Ondersteuningsgroepen voor ouders, waaronder webgroepen zoals “nosurgery4clubfoot” op yahoo.com, stellen ouders in staat om aanmoediging te krijgen van en te klagen met hun lotgenoten. Rachel Goldstein brengt ouders die nieuw zijn met bracing soms in contact met anderen die verder zijn in het behandelingsproces. Op die manier hebben ouders met minder bracing-ervaring realistischere verwachtingen over de behandeling en kunnen ze inzicht krijgen in het oplossen van praktische problemen, zegt ze.
Een groep ouders in Goldsteins praktijk vond bijvoorbeeld dat hun kind regelmatig met de brace tegen de muur en het ledikant sloeg om frustratie over het ongemak ervan te uiten. Andere ouders die hetzelfde probleem hadden ervaren, konden hen adviseren om de brace af te dekken met een handdoek om schade aan de brace of wieg te minimaliseren en de verleiding te weerstaan om de brace te verwijderen.
“Dit is het soort probleem dat ik, als arts, niet kon voorzien, en ik zou er waarschijnlijk niet over horen tijdens een bezoek aan de kliniek eens per week,” zei Goldstein. “Door in contact te komen met andere ouders, die praktische oplossingen hebben voor de problemen die ze tegenkomen, is het voor ouders gemakkelijker om zich eraan te houden.”
Barbara Boughton is een freelance schrijfster die gevestigd is in de San Francisco Bay Area.
- Zionts, LE, Zhao G, Hitchcock K, et al.

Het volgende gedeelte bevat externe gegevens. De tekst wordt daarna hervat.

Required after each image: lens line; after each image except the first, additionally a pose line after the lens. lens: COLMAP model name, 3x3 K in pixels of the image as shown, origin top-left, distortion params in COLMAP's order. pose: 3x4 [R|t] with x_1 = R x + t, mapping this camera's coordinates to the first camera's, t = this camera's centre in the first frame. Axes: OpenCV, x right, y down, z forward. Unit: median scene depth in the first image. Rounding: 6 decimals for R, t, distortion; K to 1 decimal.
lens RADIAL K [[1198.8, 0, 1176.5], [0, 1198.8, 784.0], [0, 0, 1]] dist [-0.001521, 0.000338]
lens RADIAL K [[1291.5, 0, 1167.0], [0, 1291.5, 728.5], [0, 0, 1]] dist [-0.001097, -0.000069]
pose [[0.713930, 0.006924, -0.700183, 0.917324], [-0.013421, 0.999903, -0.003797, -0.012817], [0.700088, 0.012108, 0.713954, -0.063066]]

Has the rate of extensive surgery to treat idiopathic clubfoot decreased in the United States? J Bone Joint Surg Am 2010;92(4):882-889.
- Smith PA, Juo KN, Graf AN, et al. Long-term results of comprehensive clubfoot release versus the Ponseti method: Wat is beter? Clin Orthop Relat Res 2014;472(4):1281-1290.

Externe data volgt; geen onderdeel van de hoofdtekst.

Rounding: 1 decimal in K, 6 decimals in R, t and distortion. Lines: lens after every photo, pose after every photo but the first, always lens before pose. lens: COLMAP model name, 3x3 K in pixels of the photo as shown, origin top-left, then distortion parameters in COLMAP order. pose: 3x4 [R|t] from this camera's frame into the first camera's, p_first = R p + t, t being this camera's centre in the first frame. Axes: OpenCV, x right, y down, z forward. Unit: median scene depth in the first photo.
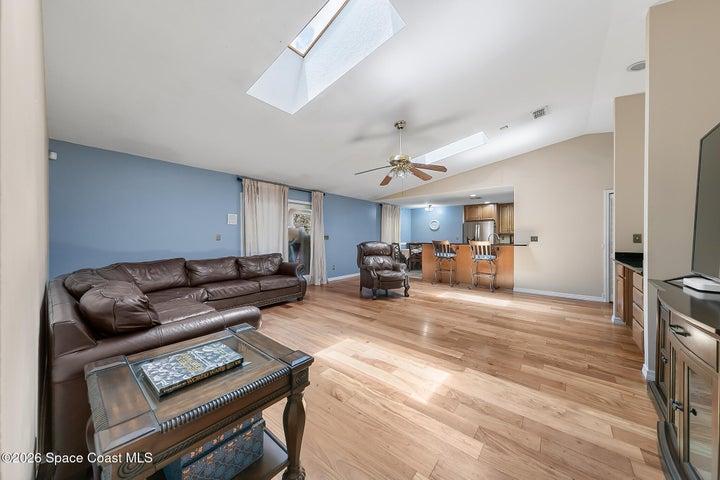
lens RADIAL K [[263.6, 0, 360.0], [0, 263.6, 240.0], [0, 0, 1]] dist [-0.000366, 0.000023]
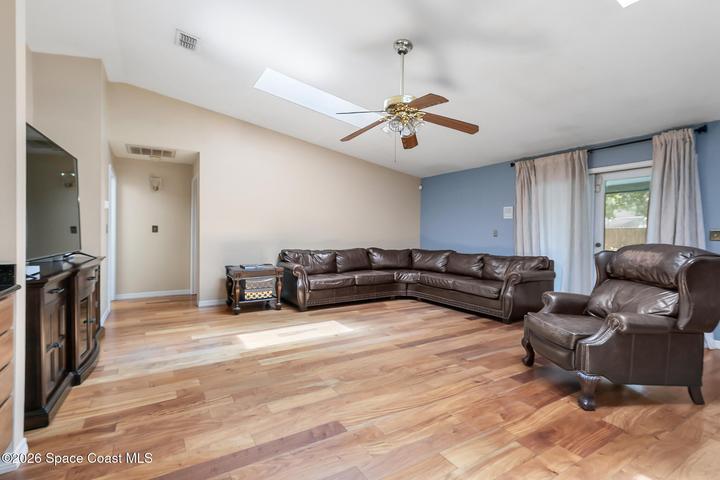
lens RADIAL K [[327.3, 0, 356.8], [0, 327.3, 236.7], [0, 0, 1]] dist [-0.000653, -0.000167]
pose [[-0.353433, 0.002801, -0.935456, 1.034896], [-0.021977, 0.999695, 0.011296, -0.000688], [0.935202, 0.024551, -0.353263, 1.342299]]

- Zionts LE, Dietz FR. Bracing following correction of idiopathic clubfoot using the Ponseti method. J Am Acad Orthop Surg 2010;18(8):486-493.
- Goldstein RY, Seehausen DA, Chu A, et al. Predicting the need for surgical intervention in patients with idiopathic clubfoot. J Pediatr Orthop 2015;35(4):395-402.

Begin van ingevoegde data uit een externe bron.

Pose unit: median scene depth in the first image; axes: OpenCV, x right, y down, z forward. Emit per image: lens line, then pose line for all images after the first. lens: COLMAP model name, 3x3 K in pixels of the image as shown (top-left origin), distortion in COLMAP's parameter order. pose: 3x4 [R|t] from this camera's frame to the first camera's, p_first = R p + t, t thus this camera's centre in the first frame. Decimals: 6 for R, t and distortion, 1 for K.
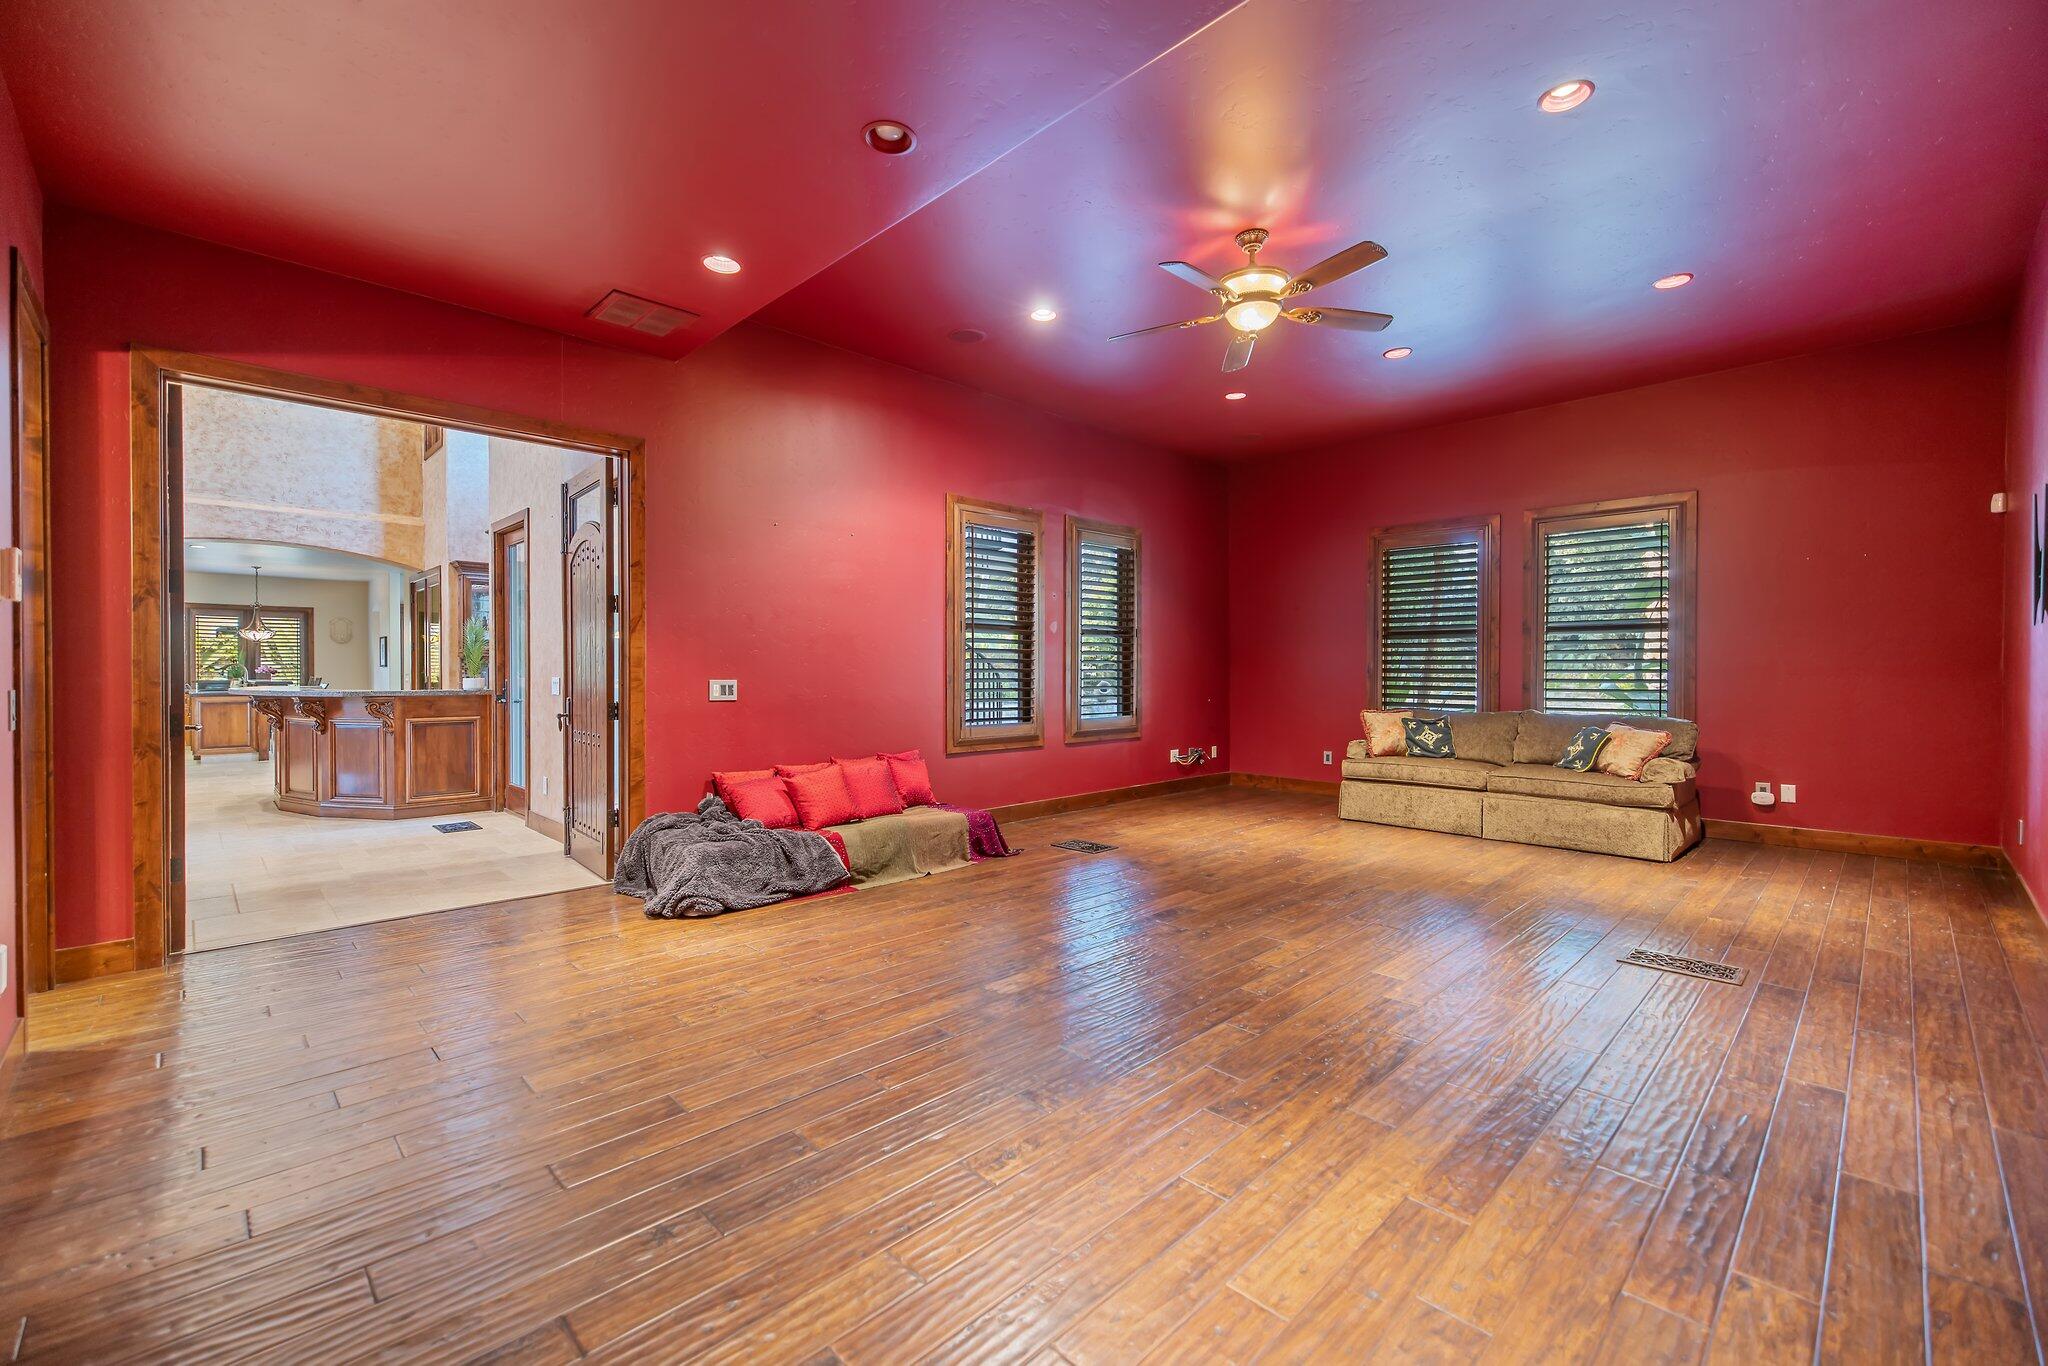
lens RADIAL K [[858.0, 0, 1033.5], [0, 858.0, 682.0], [0, 0, 1]] dist [0.003559, -0.001251]
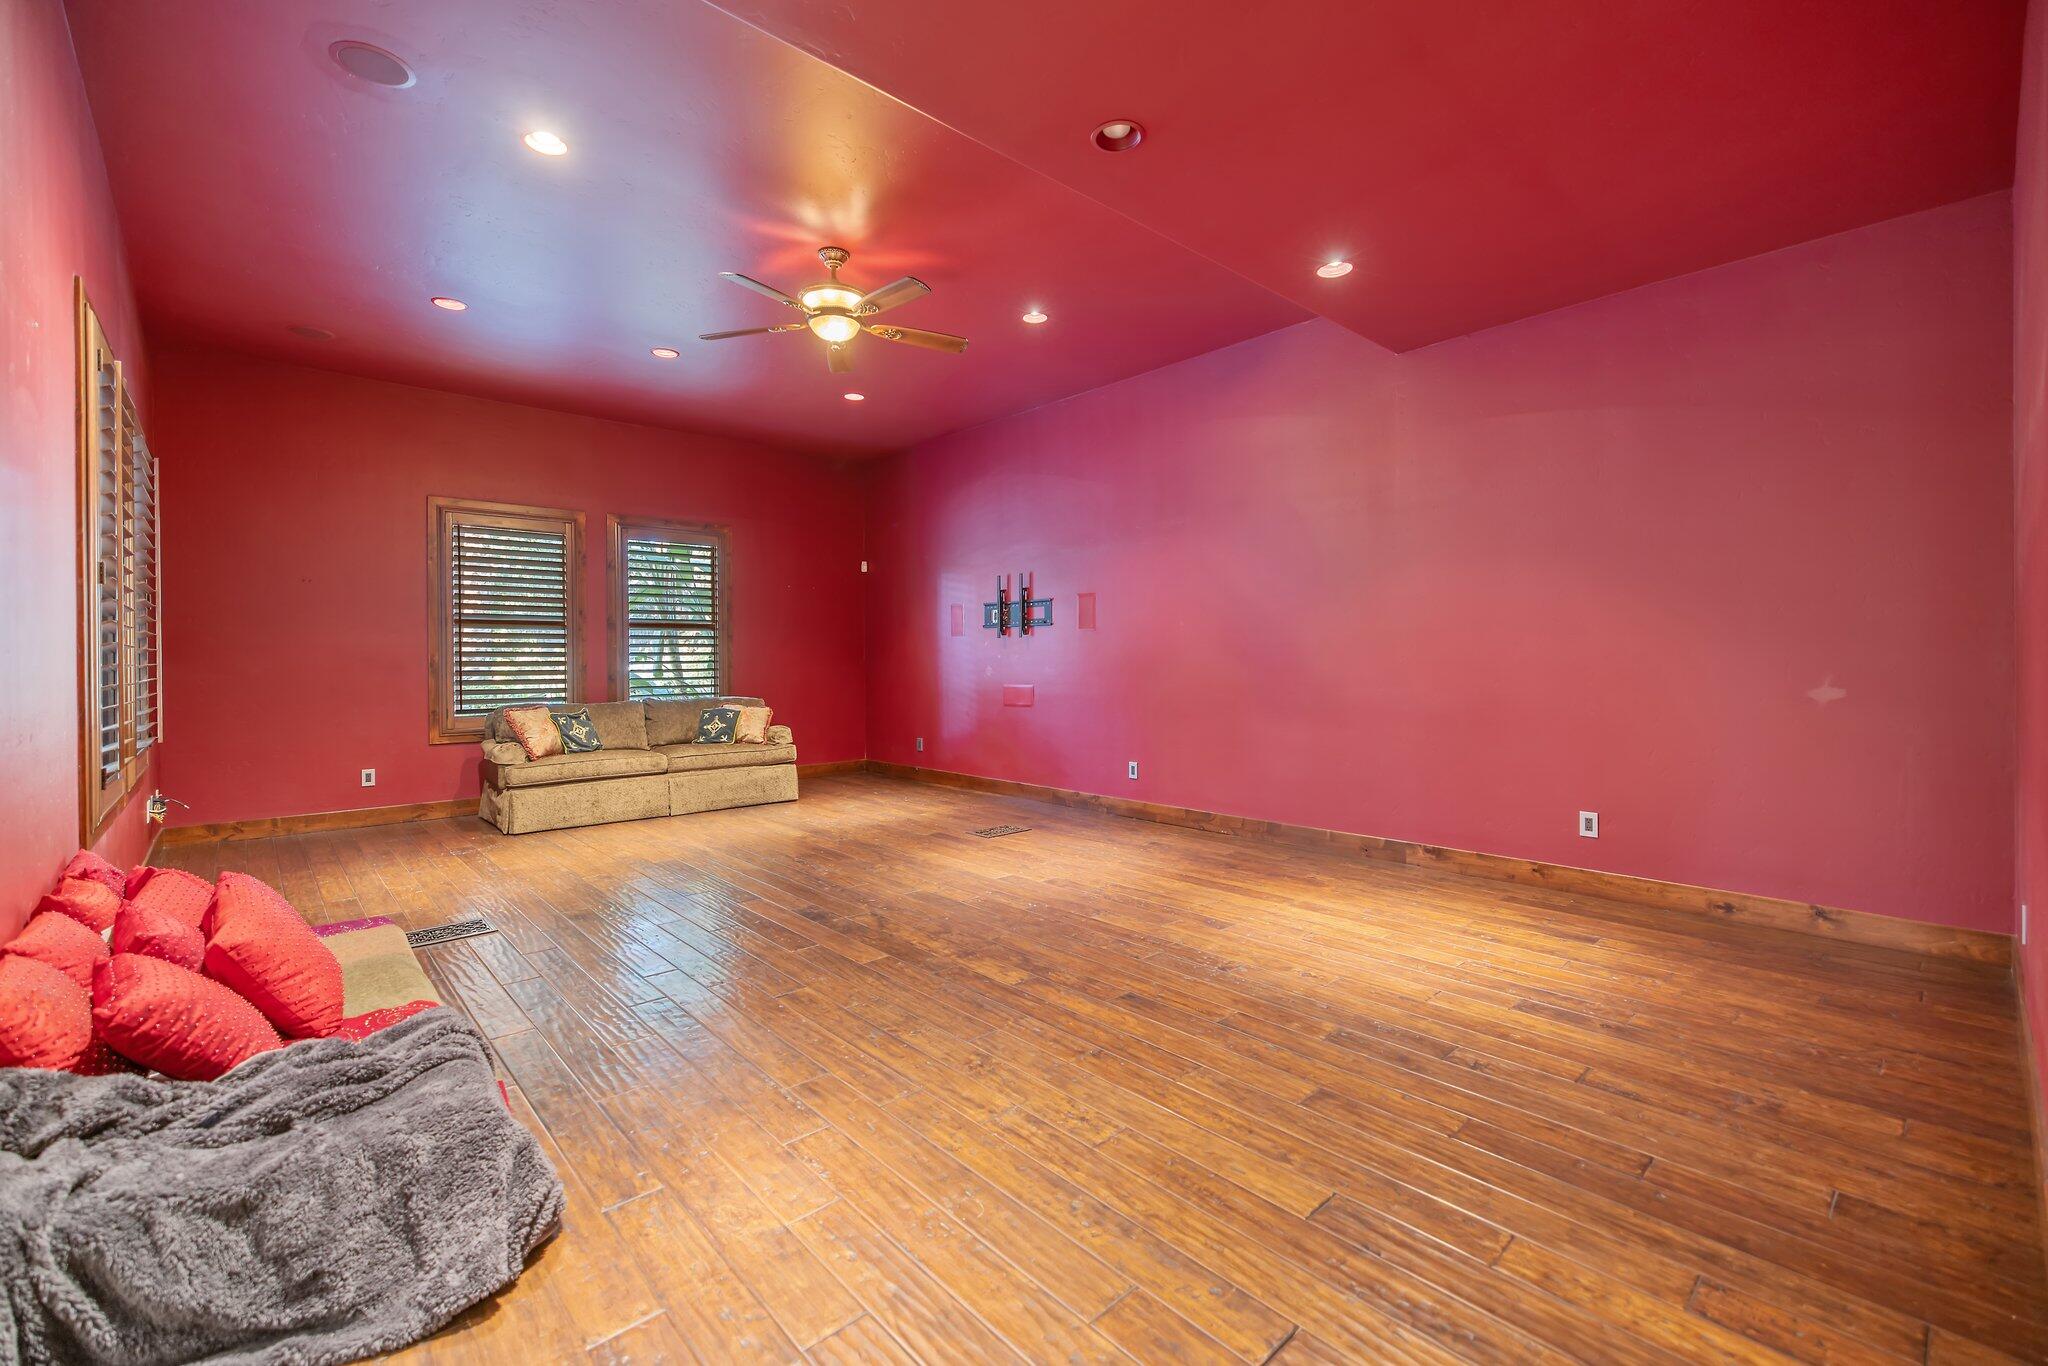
lens RADIAL K [[858.0, 0, 1029.7], [0, 858.0, 660.6], [0, 0, 1]] dist [0.003559, -0.001251]
pose [[0.043031, -0.004747, 0.999062, -0.882295], [0.022045, 0.999750, 0.003801, -0.015988], [-0.998831, 0.021860, 0.043124, 0.789007]]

- Goksan SB, Bilgili F, Eren I, et al. Factors affecting adherence with foot abduction orthosis following Ponseti method. Acta Orthop Traumatol Turc 2015;49(6):620-626.
- Hemo Y, Segev E, Yavor A, et al. De invloed van het type brace op het succespercentage van het Ponseti behandelprotocol voor idiopathische klompvoet. J Child Orthop 2011;5(2):115-119.
- Hosseinzadeh P, Keibzak G, Dolan L, et al. Management of clubfoot relapses with the Ponseti method: Resultaten van een enquête onder POSNA-leden. Geaccepteerd voor presentatie op de jaarlijkse bijeenkomst van de Pediatric Orthopedic Society of North America, Indianapolis, april 2016.
- Zionts LE, Sangiorgio SN, Ebramzadeh E, Morcuende JA. De huidige behandeling van klompvoeten revisited: Resultaten van een enquête onder de leden van de POSNA. J Pediatr Orthop 2012;32(5):515-520.
- Zionts LE, Frost N, Kim R, et al. Behandeling van idiopathische klompvoet: Ervaring met de Mitchell-Ponseti brace. J Pediatr Orthop 2012;32(7):706-713.
- Martin LR, Williams SL Haskard KB, et al. The challenge of patient adherence. Ther Clin Risk Manag 2005;1(3):189-199.